- [WORK TO BE COMPLETED]: I need the number of lines in the following entries that hold the word "euro", and no other text.

━━━━━━━━━━

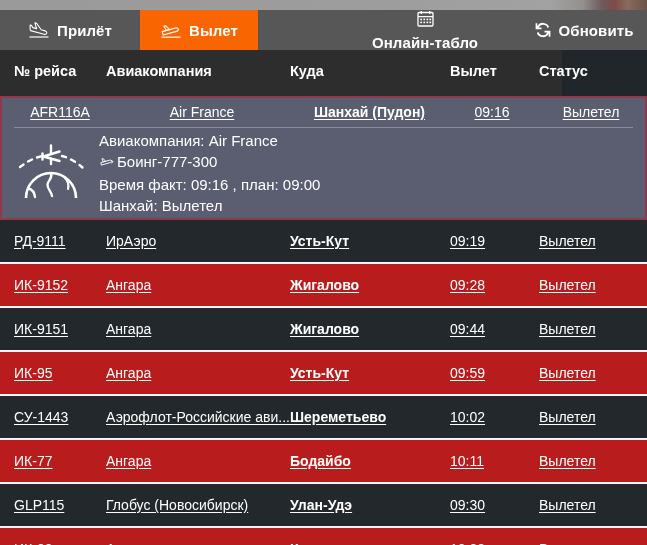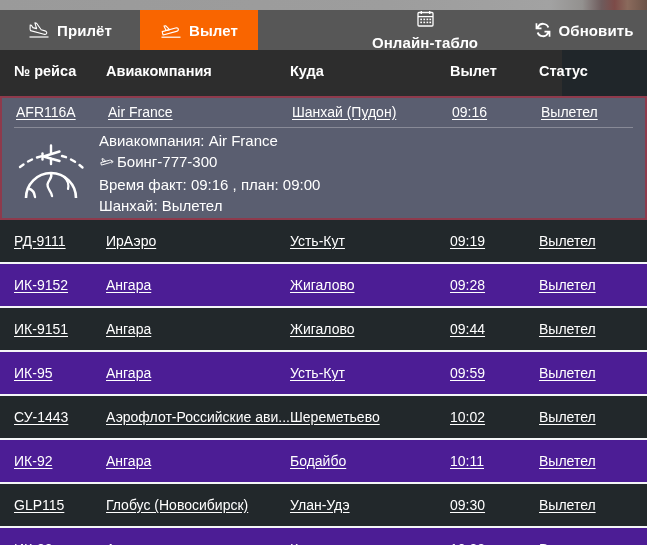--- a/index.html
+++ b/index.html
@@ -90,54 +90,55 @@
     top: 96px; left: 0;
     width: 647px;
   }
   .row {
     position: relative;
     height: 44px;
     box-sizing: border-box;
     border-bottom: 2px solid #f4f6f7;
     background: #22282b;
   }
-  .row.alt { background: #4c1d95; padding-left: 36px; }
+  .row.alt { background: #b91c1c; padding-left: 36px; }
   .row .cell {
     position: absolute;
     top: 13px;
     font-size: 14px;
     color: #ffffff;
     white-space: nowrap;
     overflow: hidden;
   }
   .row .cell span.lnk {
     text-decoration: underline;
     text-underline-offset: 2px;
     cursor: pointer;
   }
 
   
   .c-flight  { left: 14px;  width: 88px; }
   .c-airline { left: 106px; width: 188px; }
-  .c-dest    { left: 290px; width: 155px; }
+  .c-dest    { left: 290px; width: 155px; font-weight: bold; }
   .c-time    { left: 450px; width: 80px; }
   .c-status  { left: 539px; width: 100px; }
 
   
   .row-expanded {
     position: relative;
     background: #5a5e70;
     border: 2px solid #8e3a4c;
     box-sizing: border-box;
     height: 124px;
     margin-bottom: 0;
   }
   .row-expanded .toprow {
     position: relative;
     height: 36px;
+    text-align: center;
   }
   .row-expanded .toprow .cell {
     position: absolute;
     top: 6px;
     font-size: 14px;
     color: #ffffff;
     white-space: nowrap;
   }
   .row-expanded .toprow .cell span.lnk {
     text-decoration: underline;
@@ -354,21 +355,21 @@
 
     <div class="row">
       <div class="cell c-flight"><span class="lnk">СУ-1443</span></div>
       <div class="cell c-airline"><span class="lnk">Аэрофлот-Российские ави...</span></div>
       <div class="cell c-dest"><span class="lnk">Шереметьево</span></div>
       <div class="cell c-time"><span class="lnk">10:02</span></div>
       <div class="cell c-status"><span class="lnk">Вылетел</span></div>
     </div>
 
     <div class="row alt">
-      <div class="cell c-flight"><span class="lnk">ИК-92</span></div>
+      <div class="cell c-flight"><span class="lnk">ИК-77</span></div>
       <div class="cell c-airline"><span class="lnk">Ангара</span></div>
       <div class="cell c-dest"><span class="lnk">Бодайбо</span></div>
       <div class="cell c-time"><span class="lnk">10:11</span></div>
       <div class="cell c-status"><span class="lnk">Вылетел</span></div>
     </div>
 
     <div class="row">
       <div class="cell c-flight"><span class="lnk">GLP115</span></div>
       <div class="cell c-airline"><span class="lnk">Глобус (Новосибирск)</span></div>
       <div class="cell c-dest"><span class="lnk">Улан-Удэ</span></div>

━━━━━━━━━━

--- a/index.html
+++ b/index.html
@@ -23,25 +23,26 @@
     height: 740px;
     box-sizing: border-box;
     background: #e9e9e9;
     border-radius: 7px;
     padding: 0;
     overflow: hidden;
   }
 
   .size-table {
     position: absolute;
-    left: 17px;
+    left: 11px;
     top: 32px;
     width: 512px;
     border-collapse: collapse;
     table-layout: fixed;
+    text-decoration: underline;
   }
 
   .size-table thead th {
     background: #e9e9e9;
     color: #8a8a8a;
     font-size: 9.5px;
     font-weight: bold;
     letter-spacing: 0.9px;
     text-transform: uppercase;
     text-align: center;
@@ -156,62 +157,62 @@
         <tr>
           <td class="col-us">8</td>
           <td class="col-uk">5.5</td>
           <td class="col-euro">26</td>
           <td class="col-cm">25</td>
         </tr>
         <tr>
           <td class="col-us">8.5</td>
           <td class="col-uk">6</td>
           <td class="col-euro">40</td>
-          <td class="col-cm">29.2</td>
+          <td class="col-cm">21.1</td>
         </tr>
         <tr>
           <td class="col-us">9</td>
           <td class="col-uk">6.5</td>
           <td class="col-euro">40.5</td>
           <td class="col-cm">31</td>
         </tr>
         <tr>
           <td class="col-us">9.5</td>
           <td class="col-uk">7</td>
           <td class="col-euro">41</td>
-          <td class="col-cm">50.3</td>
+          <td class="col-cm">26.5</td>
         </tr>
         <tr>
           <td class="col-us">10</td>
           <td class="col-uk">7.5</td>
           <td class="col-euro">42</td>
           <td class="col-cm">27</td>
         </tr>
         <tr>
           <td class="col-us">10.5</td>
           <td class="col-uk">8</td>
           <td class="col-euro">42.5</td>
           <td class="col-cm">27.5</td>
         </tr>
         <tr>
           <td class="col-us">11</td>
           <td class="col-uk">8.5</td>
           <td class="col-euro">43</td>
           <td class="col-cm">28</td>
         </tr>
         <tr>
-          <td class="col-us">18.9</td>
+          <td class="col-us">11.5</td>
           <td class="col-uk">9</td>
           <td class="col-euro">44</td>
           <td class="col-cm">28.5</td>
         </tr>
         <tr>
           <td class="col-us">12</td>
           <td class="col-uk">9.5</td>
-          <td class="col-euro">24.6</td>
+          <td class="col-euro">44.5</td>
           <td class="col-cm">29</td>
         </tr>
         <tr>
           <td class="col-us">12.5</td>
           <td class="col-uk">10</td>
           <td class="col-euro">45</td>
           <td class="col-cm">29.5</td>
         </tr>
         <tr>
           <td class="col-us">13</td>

━━━━━━━━━━

- [OUTPUT FOR THIS EXERCISE]: 11